Concern over global crisis
The minutes show the MPC was concerned about the spread of the financial crisis across the globe and the effect it would have on the UK economy.
It added that further cuts in rates would be required if the shortage of lending, known as a "credit crunch", seen elsewhere in the world hit the UK.
The committee had come under tremendous pressure for a rate cut from business, unions and the government, with Chancellor Gordon Brown hinting strongly that he hoped for a cut.
But the MPC said while it noted the views of "outside commentators" it had to reach its own assessment of the situation.
The minutes also revealed that for the first time, the committee was not pondering whether to drop rates, but only by how much they should be cut.
Those calling for bigger cuts said a 0.25% reduction would be insufficient to stop a more substantial fall in economic output and rise in unemployment.
This would lead to inflation under-shooting the government's 2.5% target, it was argued.
But the majority took the view that a bigger cut was not required.
General Secretary of the Manufacturing, Science and Finance Union, Roger Lyons, welcomed the minutes.
He said: "There are two people inside the MPC who have grasped finally the seriousness of the situation the British economy is in.

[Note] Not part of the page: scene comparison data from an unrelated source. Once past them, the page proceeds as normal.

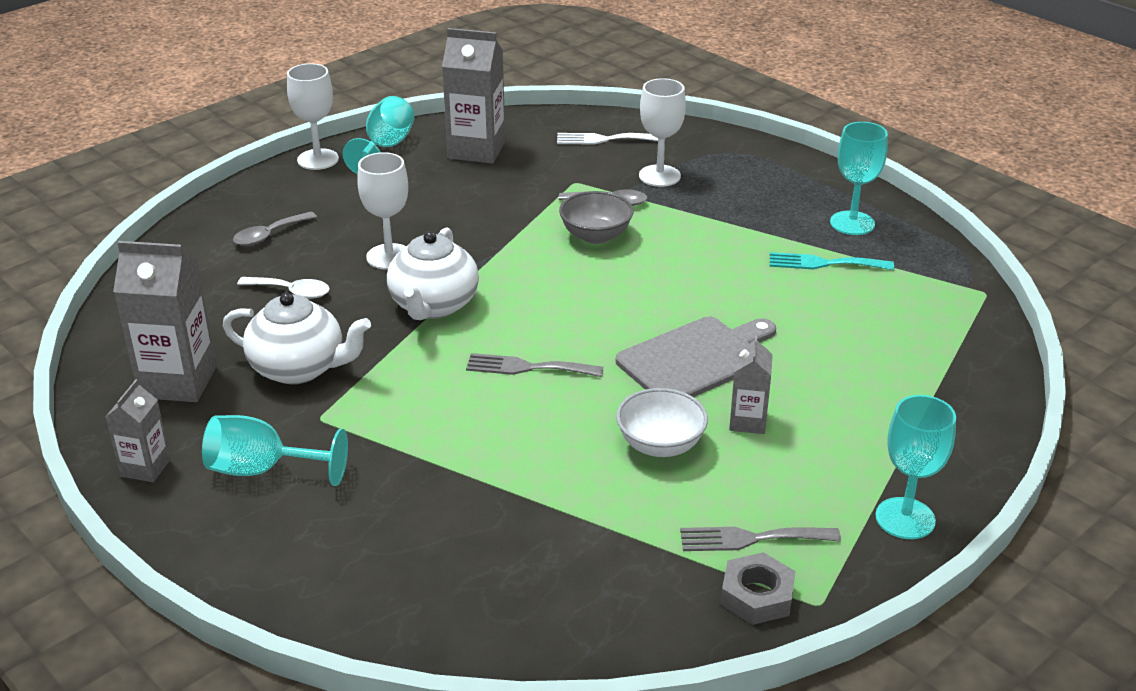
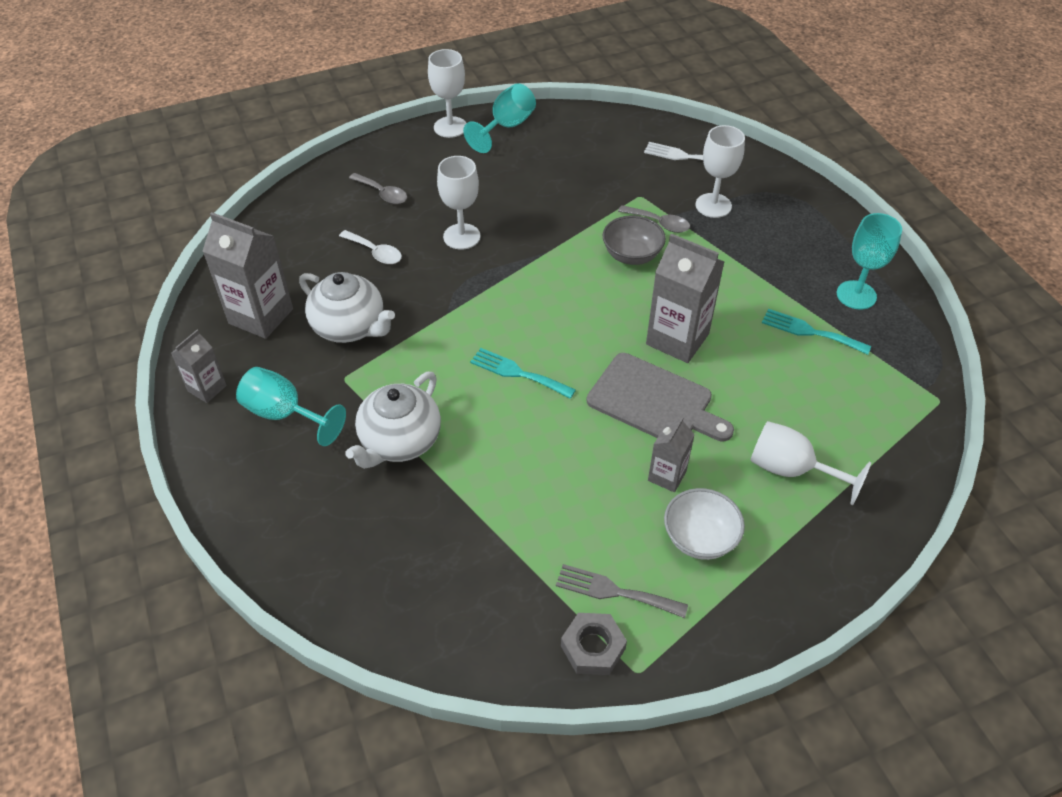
camera: 20 degrees right, 15 degrees up
(269, 235) = (382, 193): grey spoon -> grey spoon turned 120 degrees counterclockwise
(433, 305) = (474, 293): white teapot -> white teapot (399, 441)
(476, 150) = (576, 145): grey carton -> grey carton (677, 339)
(527, 367) = (518, 373): grey fork -> turquoise fork
(660, 445) = (586, 478): white bowl -> white bowl (699, 538)
(695, 359) = (654, 401): grey cutting board -> grey cutting board turned 45 degrees clockwise
(874, 385) = (791, 470): none -> white goblet
(905, 518) = (750, 612): turquoise goblet -> none

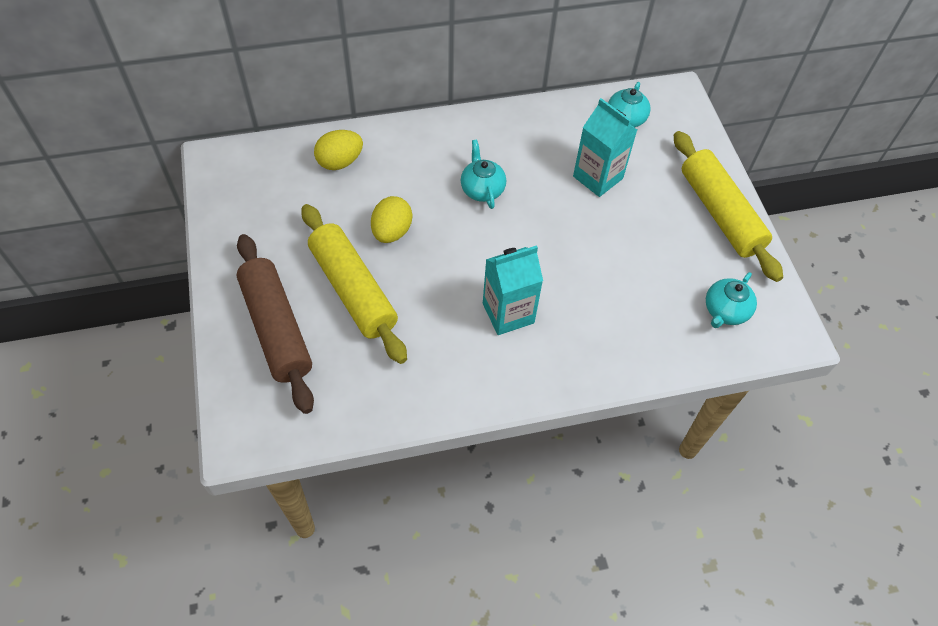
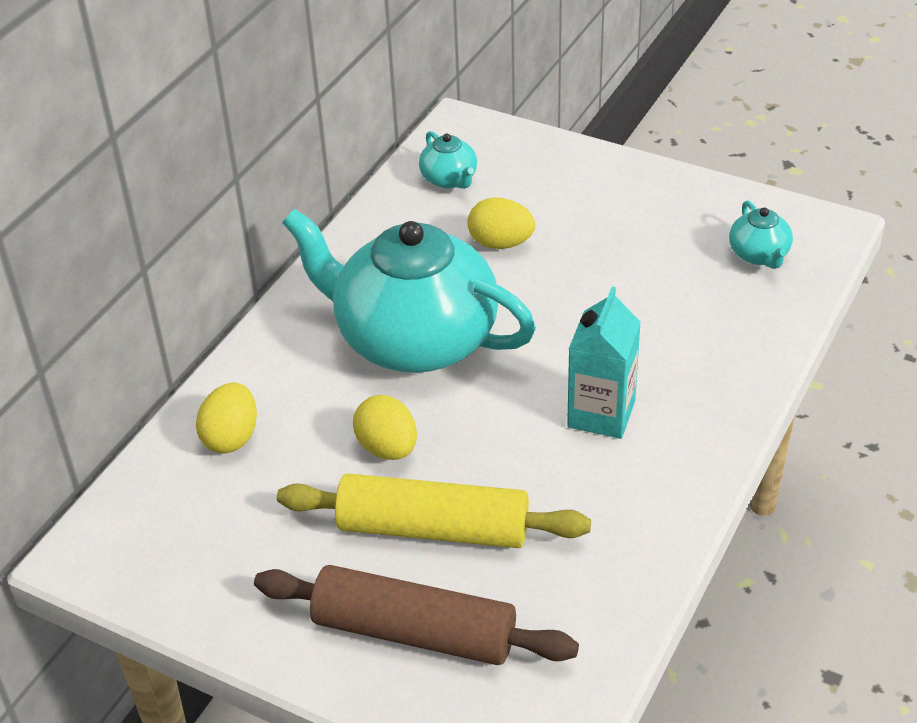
camera: 45 degrees left, 15 degrees down
(482, 189) = (414, 339): turquoise teapot -> turquoise teapot, size x2.48
(598, 177) = (500, 243): turquoise carton -> yellow egg
(720, 213) = (641, 187): yellow rolling pin -> none

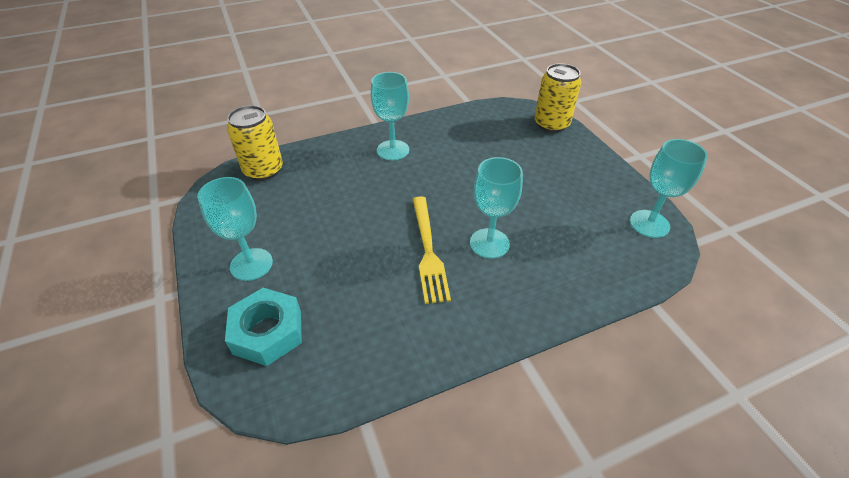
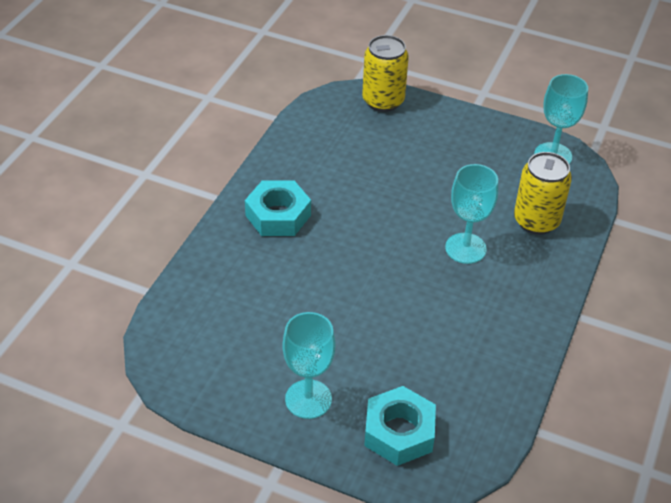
camera: 45 degrees left, 0 degrees up
(263, 170) = (183, 316): yellow can -> yellow can (536, 221)
(393, 150) = (278, 215): turquoise goblet -> turquoise nut
(428, 251) = (429, 286): yellow fork -> none

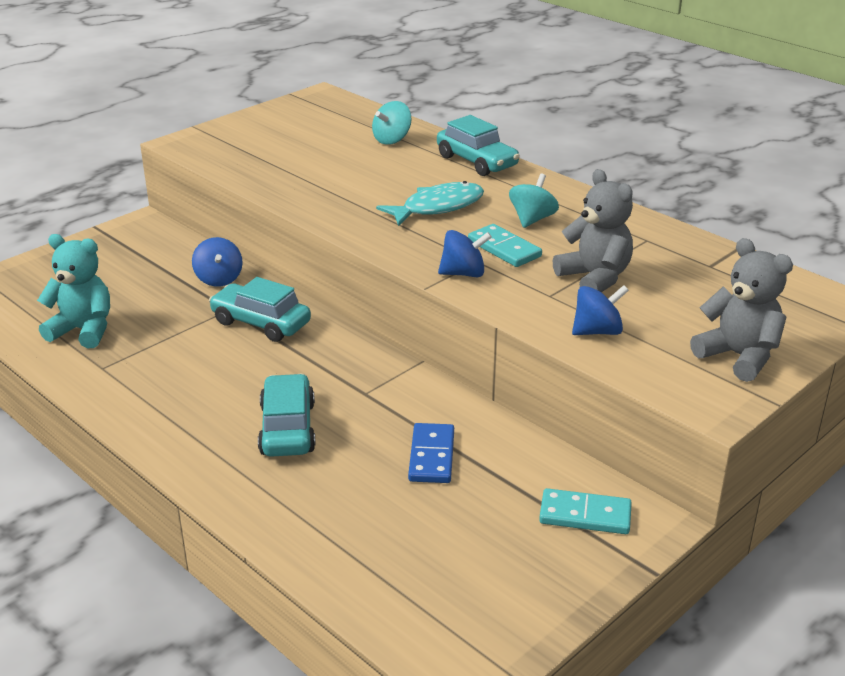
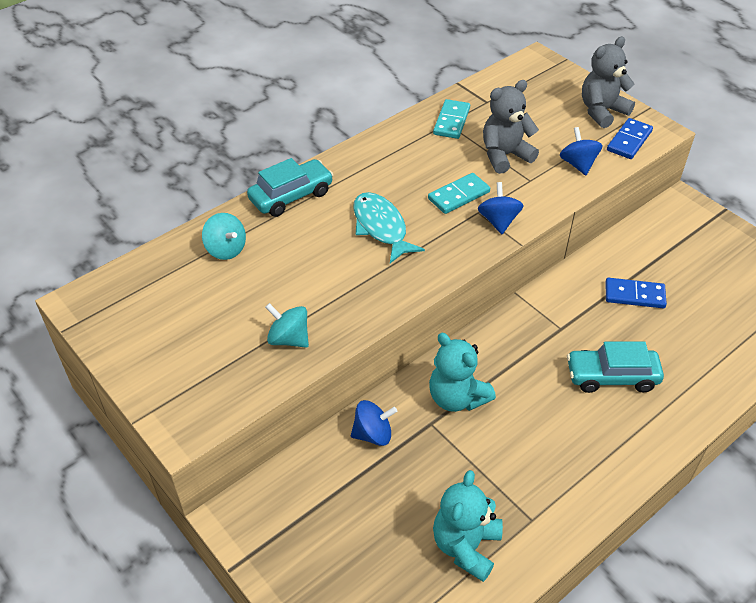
camera: 85 degrees left, 15 degrees up
(261, 323) = (457, 397): turquoise car -> turquoise teddy bear
(532, 219) = (409, 175): turquoise spinning top -> turquoise spinning top (289, 339)
(585, 515) = (682, 229): turquoise domino -> turquoise domino (451, 121)
(673, 377) = (629, 141): none -> blue domino

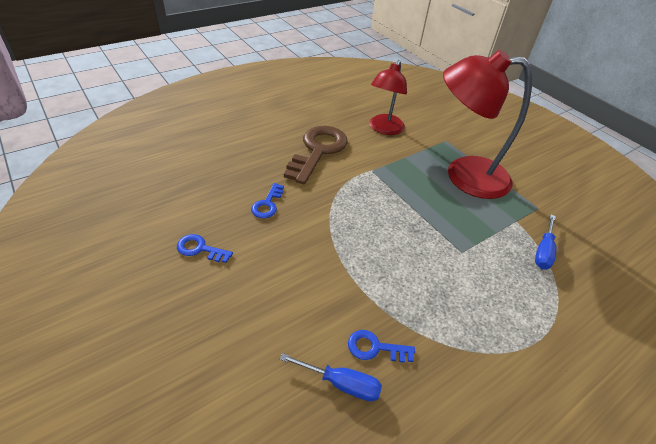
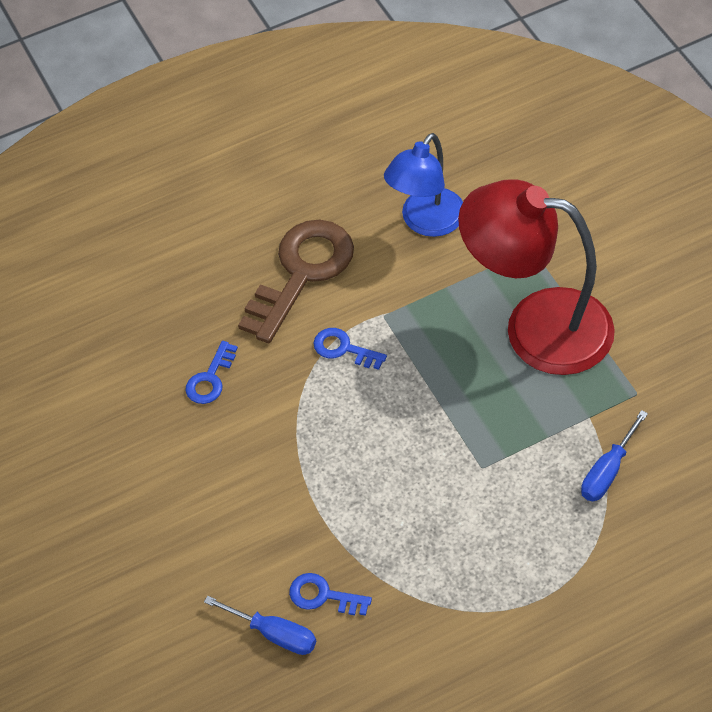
camera: 15 degrees right, 10 degrees up
(200, 249) = (114, 451): blue key -> blue key (344, 349)
(384, 129) = (426, 222): red lamp -> blue lamp

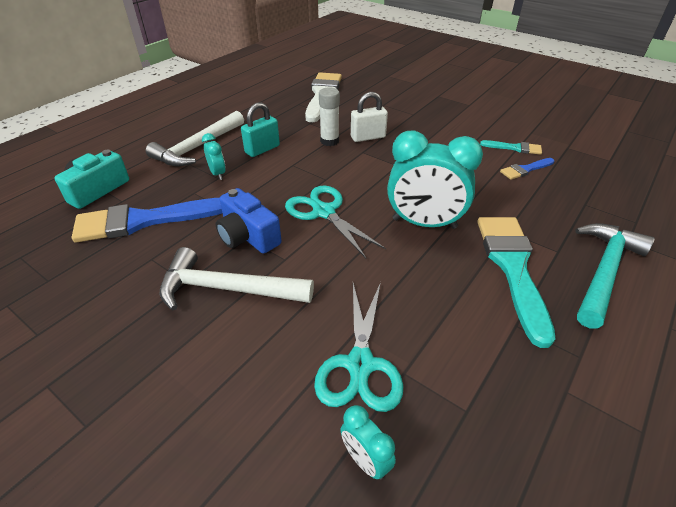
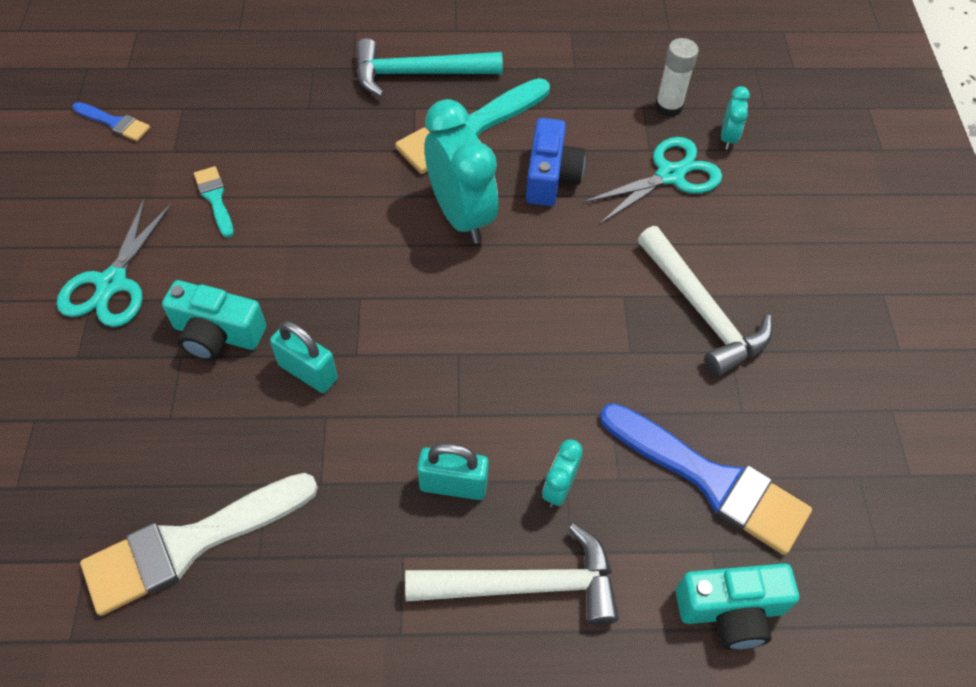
camera: 130 degrees left, 15 degrees up
(248, 236) = (627, 352): blue camera -> blue camera (550, 177)
(323, 212) = (524, 312): turquoise scissors -> turquoise scissors (112, 284)
(329, 141) = (358, 413): white glue stick -> white glue stick (668, 107)
(368, 137) = (308, 372): white padlock -> turquoise padlock
(416, 124) = (217, 334): none -> turquoise camera
(525, 169) = (269, 172): blue brush -> blue brush (114, 123)

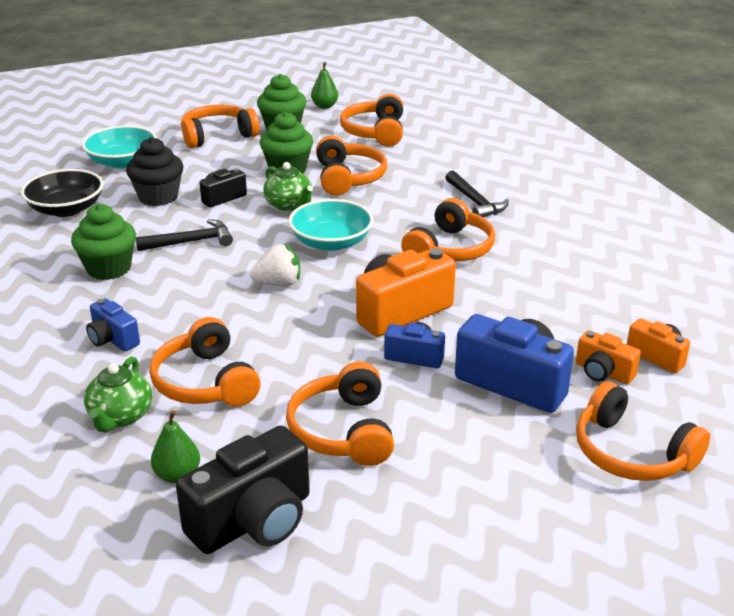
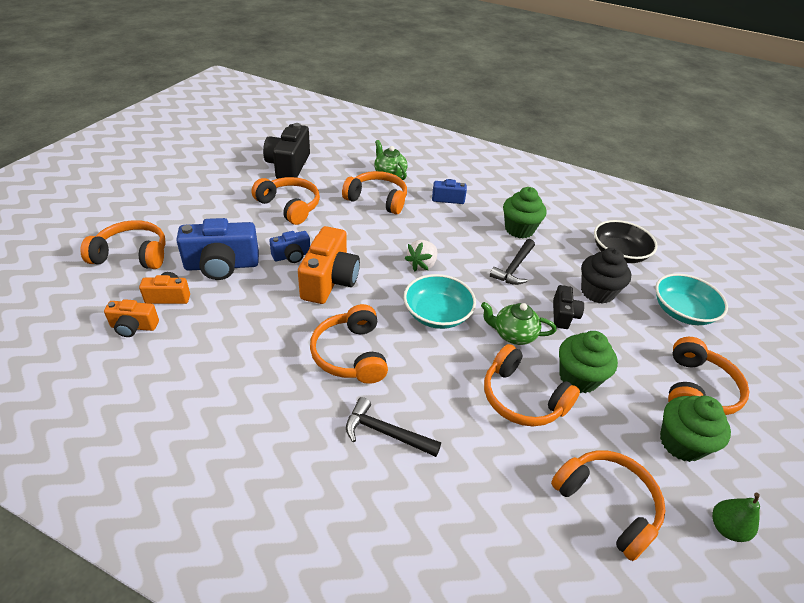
camera: 135 degrees right, 10 degrees up
(177, 475) = (336, 167): green pear -> none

"It is time the rest, including the Governor Eddie George, woke up to reality."
The Director-General of the CBI, Adair Turner, added his voice to calls for larger rate cuts in the future.
"The key thing is that central banks have to be willing in this environment, if events move yet further in a deflationary direction, to move with sufficient forcefulness," he said.
The committee has also come under pressure to make an emergency rate cuts after the Federal Reserve in the US held an emergency meeting and imposed a 0.25% cut for a second time in two weeks.
However most commentators expect the MPC to wait until its meeting on 4 and 5 November.